Ŋäḏi ga Guṉdirr 9146-22
In 2019 John Wolseley and Ms. Wirrpanda collaborated on a show at Australian Galleries where she explored extended ideas of maypal which definition includes some larvae which bore into wood.
In this work she has continued with the concept of symbioses and in this case eusociality. She has depicted the relationship between munyukuluŋu Magnetic termites Amitermes meridionalis, or compass termite, a species of eusocial insect in the family Termitidae. It is endemic to northern Australia and the common names derive from the fact that the wedge-shaped mound is aligned with its main axis running north and south and ŋäḏi, Northern Meat Ants, Iridomyrmex sanguineus.

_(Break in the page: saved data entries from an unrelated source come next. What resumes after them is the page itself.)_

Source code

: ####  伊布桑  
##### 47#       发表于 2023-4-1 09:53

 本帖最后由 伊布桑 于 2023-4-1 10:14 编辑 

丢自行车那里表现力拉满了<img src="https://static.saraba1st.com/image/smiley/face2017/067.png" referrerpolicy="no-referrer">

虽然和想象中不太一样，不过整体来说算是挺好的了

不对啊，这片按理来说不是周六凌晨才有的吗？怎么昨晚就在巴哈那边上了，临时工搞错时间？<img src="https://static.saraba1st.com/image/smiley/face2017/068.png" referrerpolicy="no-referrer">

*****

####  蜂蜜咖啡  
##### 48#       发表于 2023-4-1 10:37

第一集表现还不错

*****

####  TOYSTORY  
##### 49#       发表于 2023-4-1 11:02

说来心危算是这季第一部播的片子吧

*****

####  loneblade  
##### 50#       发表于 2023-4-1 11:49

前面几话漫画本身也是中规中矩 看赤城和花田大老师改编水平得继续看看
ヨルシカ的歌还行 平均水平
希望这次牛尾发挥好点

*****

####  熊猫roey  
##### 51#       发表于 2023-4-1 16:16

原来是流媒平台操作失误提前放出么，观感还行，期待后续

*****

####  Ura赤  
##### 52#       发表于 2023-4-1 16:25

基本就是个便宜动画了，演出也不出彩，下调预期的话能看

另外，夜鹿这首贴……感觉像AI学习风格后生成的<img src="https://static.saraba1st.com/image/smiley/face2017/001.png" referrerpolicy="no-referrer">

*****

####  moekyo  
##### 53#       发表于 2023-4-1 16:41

Mulkuṉ painted these idiosyncratic termite mounds inhabited not by their makers but by their symbiotic partners the meat ant. This is an example of empirical observational Yolŋu knowledge. She depicts this as common knowledge but an internet search reveals this to be scientific esoterica. When the harvest time comes it is common for women to gather large numbers of yams and to create a guṉdirr (ground oven) which is named after the fragments of termite mounds which would be placed on top of the large fire in a pit to retain the heat once it is covered with paperbark. This is the source of her knowledge.
This work was printed by Sean Smith at his Melbourne studio but the edition was completed only after her death. It has been signed on the artist's behalf by her younger sister and fellow artist Muluymuluy Wirrpanda.